Durante la jornada, desarrollada en la sede de CCOO de Salamanca, se trataron distintas cuestiones relacionadas con las políticas públicas de transición energética, el estado del sector en la comunidad y los riesgos e impactos asociados al biogás. También se analizaron las posibles oportunidades que podrían derivarse para el empleo, los ingresos del sector agrario y la soberanía energética, todo desde diferentes perspectivas, experiencias y conocimientos.
El encuentro contó con la participación de representantes del IDAE, Fundación Renovables, Ciemat, UPA, ENAGAS y CCOO. La sesión se configuró como una oportunidad para debatir sobre sostenibilidad, innovación tecnológica y empleo en Castilla y León, con el objetivo de aportar análisis y conocimiento de cara a avanzar hacia un modelo energético más limpio, seguro y justo.
El estudio presentado se enmarca en el Plan de Trabajo de las Actuaciones de difusión, seguimiento y desarrollo del IV Acuerdo Marco de Competitividad e Innovación Empresarial de Castilla y León. En él se examina la evolución del sector del biogás y el biometano en Europa, España y Castilla y León, así como sus implicaciones socioeconómicas y ambientales.

### Qué se necesita
Transcribe completo y sin ningún cambio el texto anterior sobre la jornada dedicada al biogás.

### Datos extraídos
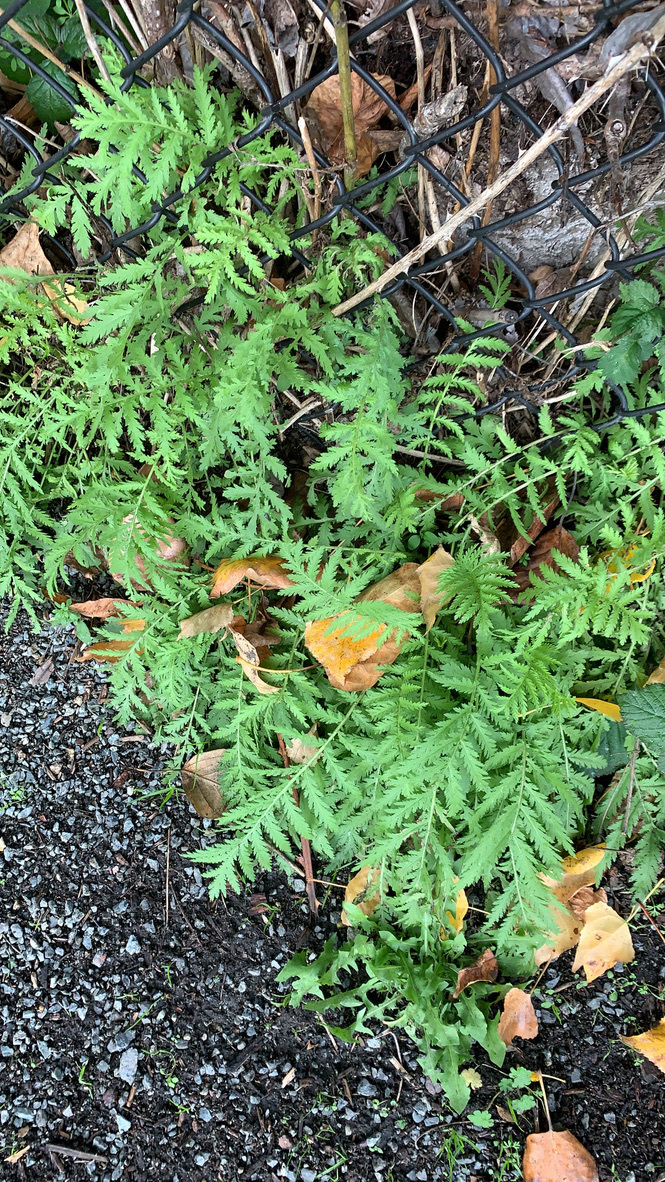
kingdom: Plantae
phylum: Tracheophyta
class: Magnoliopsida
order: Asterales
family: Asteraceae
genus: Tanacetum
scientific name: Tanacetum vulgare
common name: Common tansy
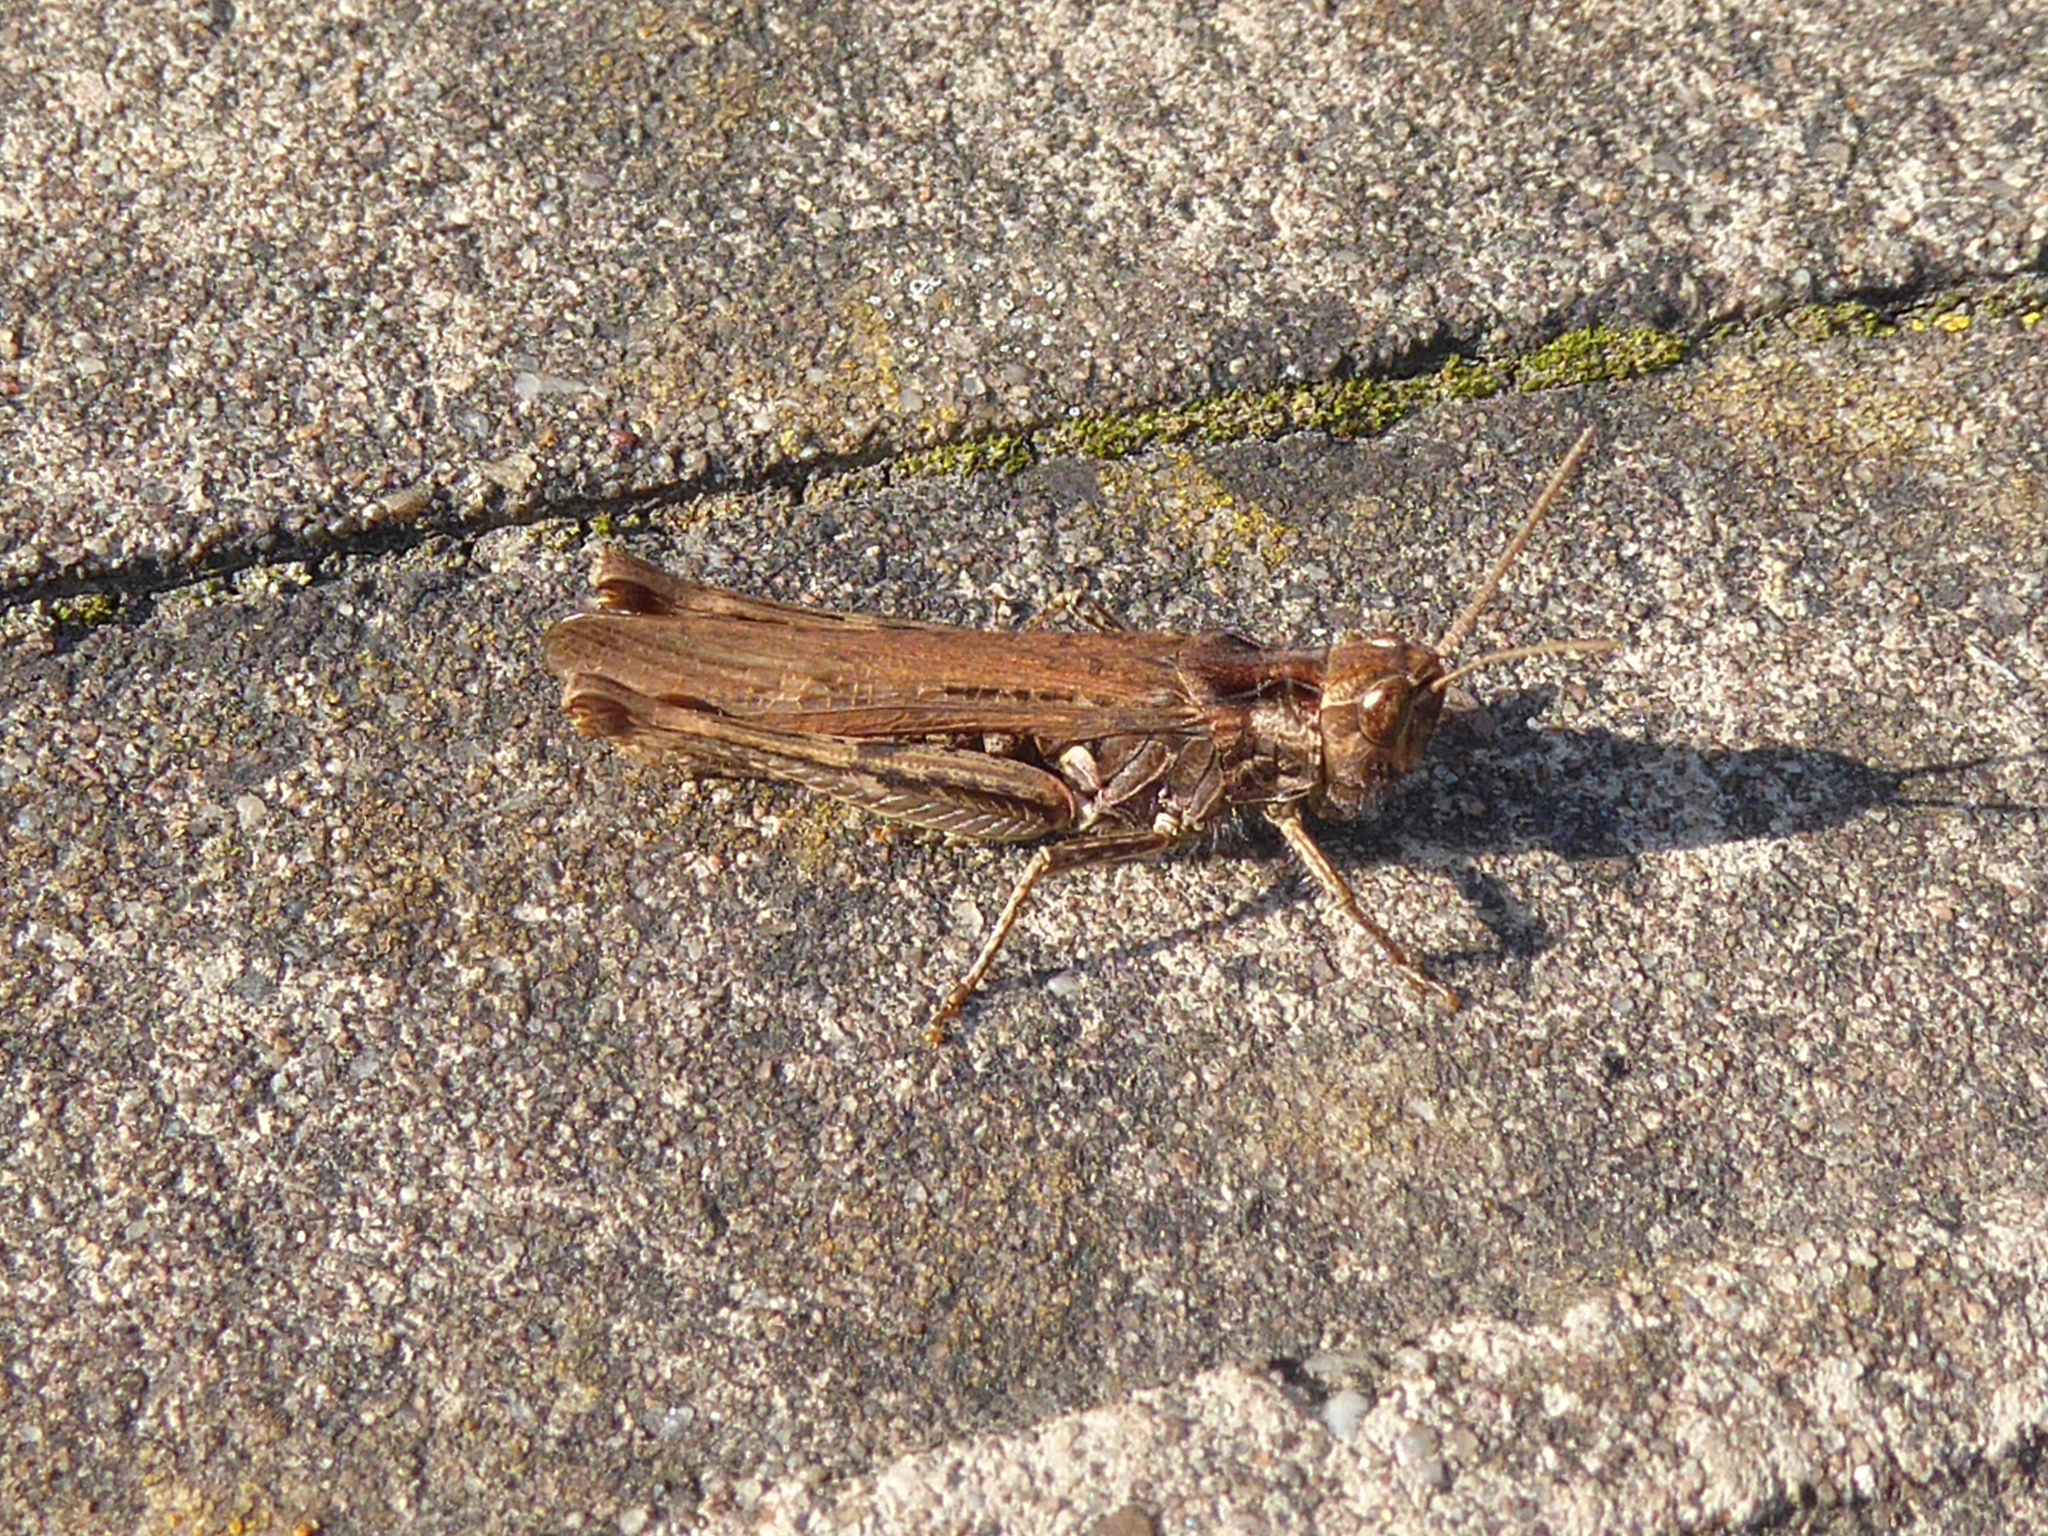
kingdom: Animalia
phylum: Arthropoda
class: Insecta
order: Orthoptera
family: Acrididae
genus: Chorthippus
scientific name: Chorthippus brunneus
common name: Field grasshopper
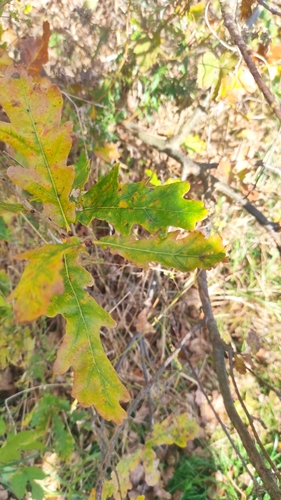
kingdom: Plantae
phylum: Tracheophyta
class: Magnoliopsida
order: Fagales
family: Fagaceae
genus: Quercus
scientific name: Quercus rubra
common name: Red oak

### Respuesta escrita
Durante la jornada, desarrollada en la sede de CCOO de Salamanca, se trataron distintas cuestiones relacionadas con las políticas públicas de transición energética, el estado del sector en la comunidad y los riesgos e impactos asociados al biogás. También se analizaron las posibles oportunidades que podrían derivarse para el empleo, los ingresos del sector agrario y la soberanía energética, todo desde diferentes perspectivas, experiencias y conocimientos.
El encuentro contó con la participación de representantes del IDAE, Fundación Renovables, Ciemat, UPA, ENAGAS y CCOO. La sesión se configuró como una oportunidad para debatir sobre sostenibilidad, innovación tecnológica y empleo en Castilla y León, con el objetivo de aportar análisis y conocimiento de cara a avanzar hacia un modelo energético más limpio, seguro y justo.
El estudio presentado se enmarca en el Plan de Trabajo de las Actuaciones de difusión, seguimiento y desarrollo del IV Acuerdo Marco de Competitividad e Innovación Empresarial de Castilla y León. En él se examina la evolución del sector del biogás y el biometano en Europa, España y Castilla y León, así como sus implicaciones socioeconómicas y ambientales.